*** Opening of EXERCISE INPUTS ***
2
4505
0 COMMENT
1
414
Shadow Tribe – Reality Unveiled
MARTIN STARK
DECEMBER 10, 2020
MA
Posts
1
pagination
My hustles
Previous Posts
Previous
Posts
*** Close of EXERCISE INPUTS ***
*** Opening of EXERCISE INPUTS ***
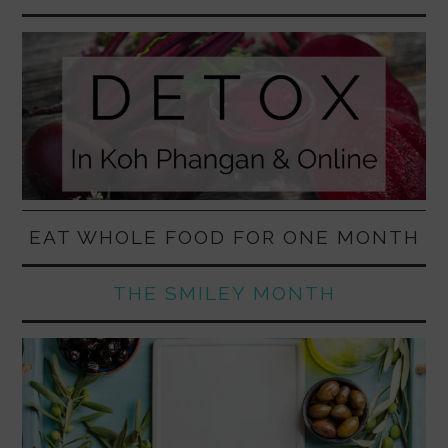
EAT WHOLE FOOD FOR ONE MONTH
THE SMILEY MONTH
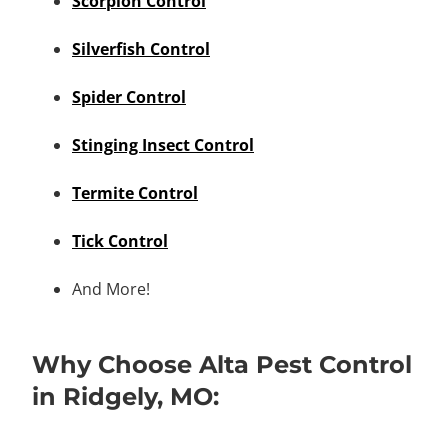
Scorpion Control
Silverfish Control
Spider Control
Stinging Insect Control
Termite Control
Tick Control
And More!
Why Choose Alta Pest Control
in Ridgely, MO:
*** Close of EXERCISE INPUTS ***
*** Opening of EXERCISE INPUTS ***
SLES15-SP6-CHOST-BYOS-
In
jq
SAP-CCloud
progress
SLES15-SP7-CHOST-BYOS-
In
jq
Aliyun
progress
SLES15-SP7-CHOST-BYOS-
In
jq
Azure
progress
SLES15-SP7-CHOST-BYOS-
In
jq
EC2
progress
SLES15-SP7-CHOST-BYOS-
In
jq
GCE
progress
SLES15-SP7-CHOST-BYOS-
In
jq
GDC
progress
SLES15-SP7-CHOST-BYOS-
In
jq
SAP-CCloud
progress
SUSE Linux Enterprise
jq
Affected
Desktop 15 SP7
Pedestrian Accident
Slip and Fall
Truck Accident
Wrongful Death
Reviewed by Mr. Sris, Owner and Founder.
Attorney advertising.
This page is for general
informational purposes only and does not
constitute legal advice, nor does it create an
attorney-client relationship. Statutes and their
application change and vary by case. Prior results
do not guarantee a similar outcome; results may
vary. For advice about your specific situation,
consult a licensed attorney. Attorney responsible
*** Close of EXERCISE INPUTS ***
> [WHAT THE TASK REQUIRES]
Which lines above include the word "advice"? Pick them out and copy them.

> [ANSWER SECTION]
constitute legal advice, nor does it create an
vary. For advice about your specific situation,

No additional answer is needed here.